**PAGE EXCERPT:**
↓
In [1]:
import pandas as pd
import collections
import numpy as np
import matplotlib.pyplot as plt
np.seterr(divide='ignore', invalid='ignore')

from sklearn.metrics import confusion_matrix, classification_report, precision_score
from sklearn.decomposition import PCA

The function for training `QDA` :
- takes the inputs : $X_{app}$ (training input matrix $n, p$), $z_{app}$ (binary class indicator matrix $n, K$), $m_{prior}$ (Gaussian prior expectation matrix $K, p$), $df_{exp}$ (Gaussian prior shrinkage parameter), $S_{prior}$ (covariance matrix $p, p, K$ for the inverse -Wishart prior), $df_{cov}$ (degree of freedom of the inverse-Wishart prior)
- provides : $pi$ (vector $K, 1$ of class proportions), $mu$ (estimated expectation matrix $K, p$), $Sig$ (estimated covariance matrices $p, p, K$)

In [2]:
def QDA(Xapp, zapp, mprior, df_exp, Sprior, df_cov):
    n, p, K =  Xapp.shape[0], Xapp.shape[1], zapp.shape[1]
    pi = np.zeros(K)
    mu = np.zeros((K, p))
    B = np.zeros((p, p, n))
    Sig = np.zeros((p, p, K))
    
    pi = np.mean(zapp, axis=0)
    for j in range(K):
        mu[j, :] = (sum(zapp[i, j] * Xapp[i, :] for i in range(n)) 
                    + df_exp * mprior[j, :]) / (sum(zapp[:, j]) + df_exp)
↑
**DATA:**
↓
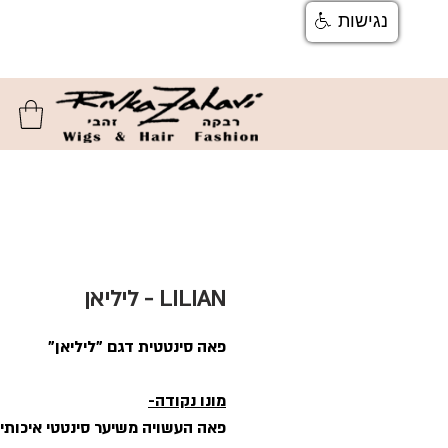
נגישות
צור קשר
ן
משלוחים והחזרות
ן
שאלות ותשוב
LILIAN - ליליאן
פאה סינטטית דגם "ליליאן"
מונו נקודה-
פאה העשויה משיער סינטטי איכותי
↑
**SET OF TASKS:**
(a) From the QDA notebook excerpt, output word for word the stretch that begins at the words "mu = np.zeros((K, p))" and stops after "j]) + df_exp)".
(b) In the QDA notebook excerpt, what does the parameter df_cov stand for?
The entries aren't needed for any of this work.

**ANSWERS BELOW:**
(a)
mu = np.zeros((K, p))
    B = np.zeros((p, p, n))
    Sig = np.zeros((p, p, K))
    
    pi = np.mean(zapp, axis=0)
    for j in range(K):
        mu[j, :] = (sum(zapp[i, j] * Xapp[i, :] for i in range(n)) 
                    + df_exp * mprior[j, :]) / (sum(zapp[:, j]) + df_exp)

(b) The degree of freedom of the inverse-Wishart prior.